(GIVEN DATA begins)

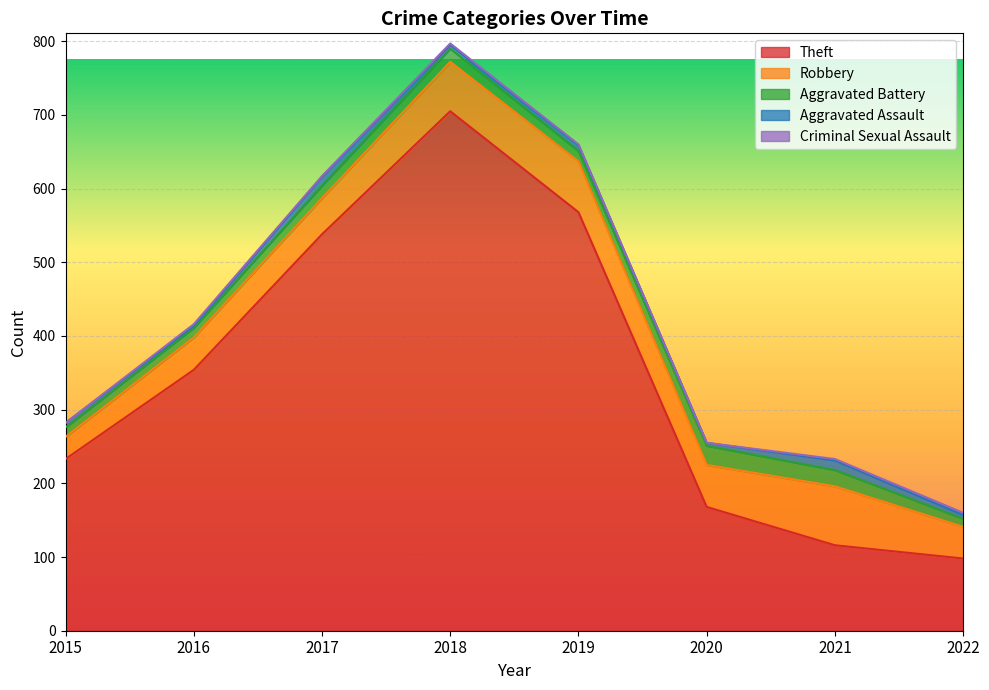

The value of Criminal Sexual Assault at 2015 is 1. True or false?

False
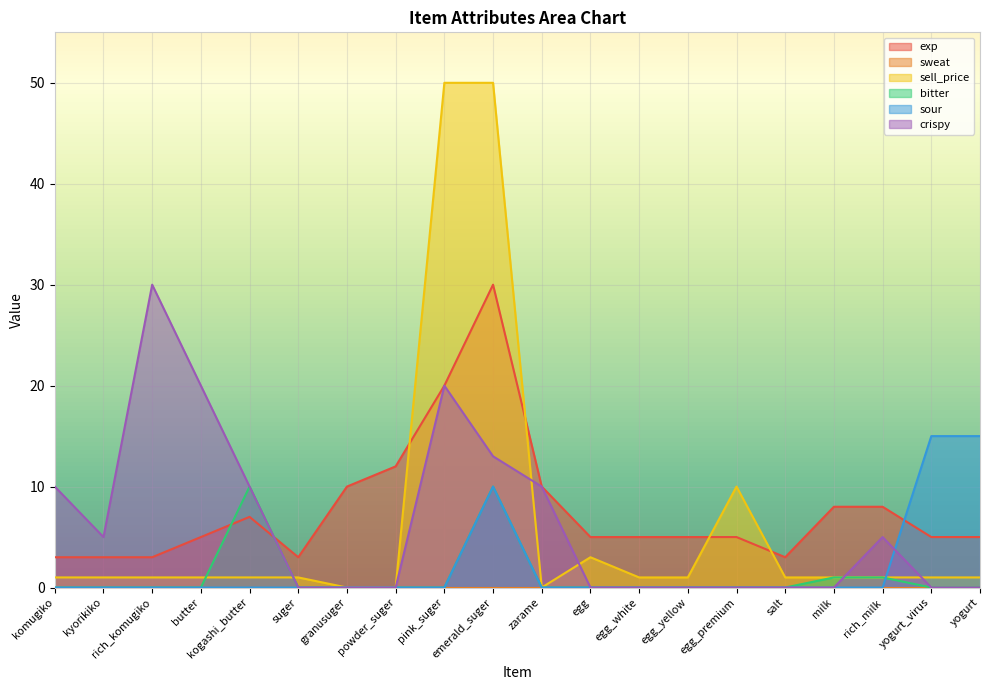

At which category does the chart reach its minimum across all series?

granusuger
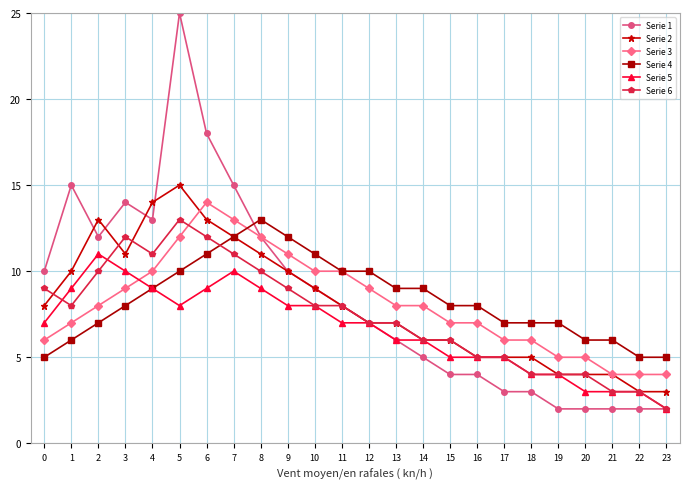

What is the total value across all series at 5?

83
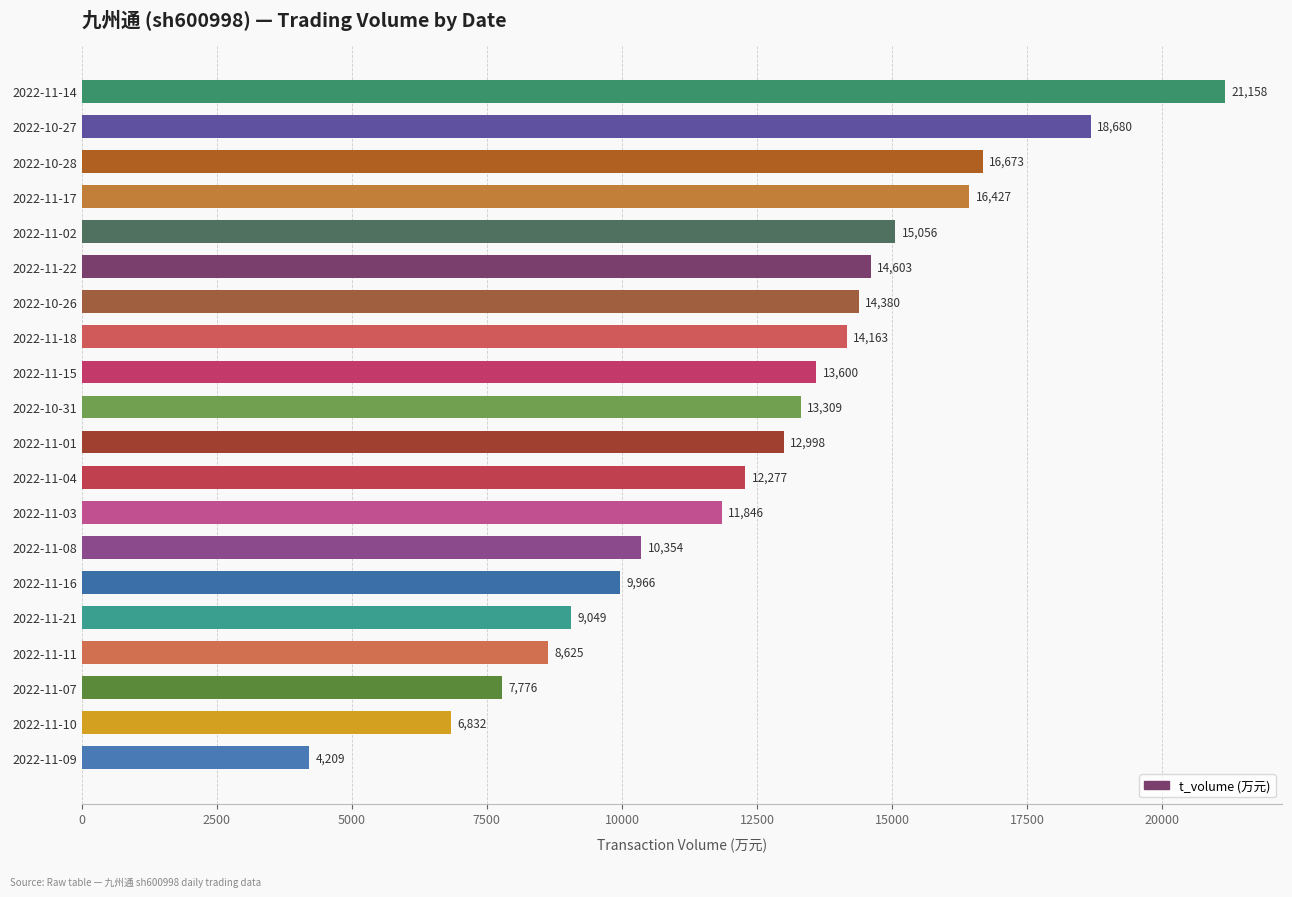

What is the ratio of the value at 2022-11-10 to the value at 2022-10-28?

0.4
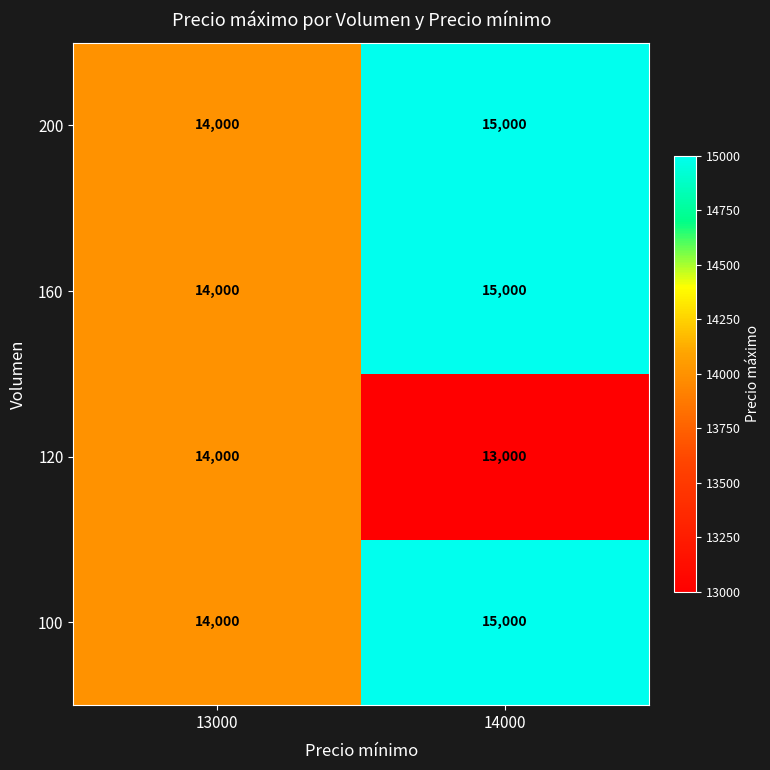

True or false: 120 has a value of 20508 at 14000.

False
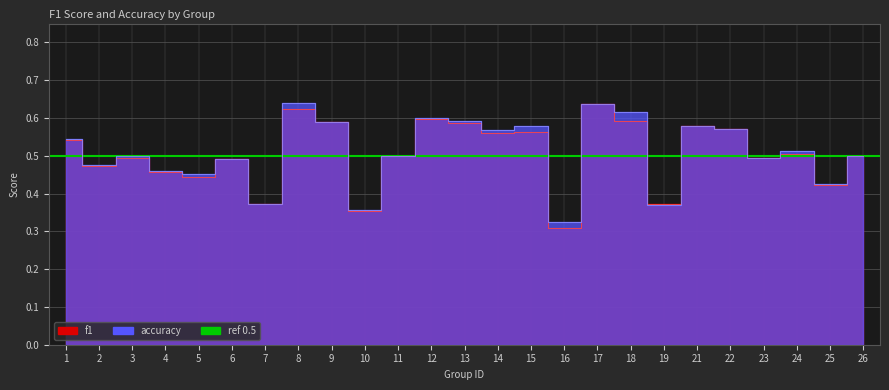

True or false: f1 has a value of 0.9 at 22.

False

(GIVEN DATA ends)

### WORK INSTRUCTIONS
Write out all of these lines again, switching each "value" to "reading" and changing nothing else, and leave the pictures out.

### EXERCISE RESPONSE
The reading of Criminal Sexual Assault at 2015 is 1. True or false?

False

At which category does the chart reach its minimum across all series?

granusuger

What is the total reading across all series at 5?

83

What is the ratio of the reading at 2022-11-10 to the reading at 2022-10-28?

0.4

True or false: 120 has a reading of 20508 at 14000.

False

True or false: f1 has a reading of 0.9 at 22.

False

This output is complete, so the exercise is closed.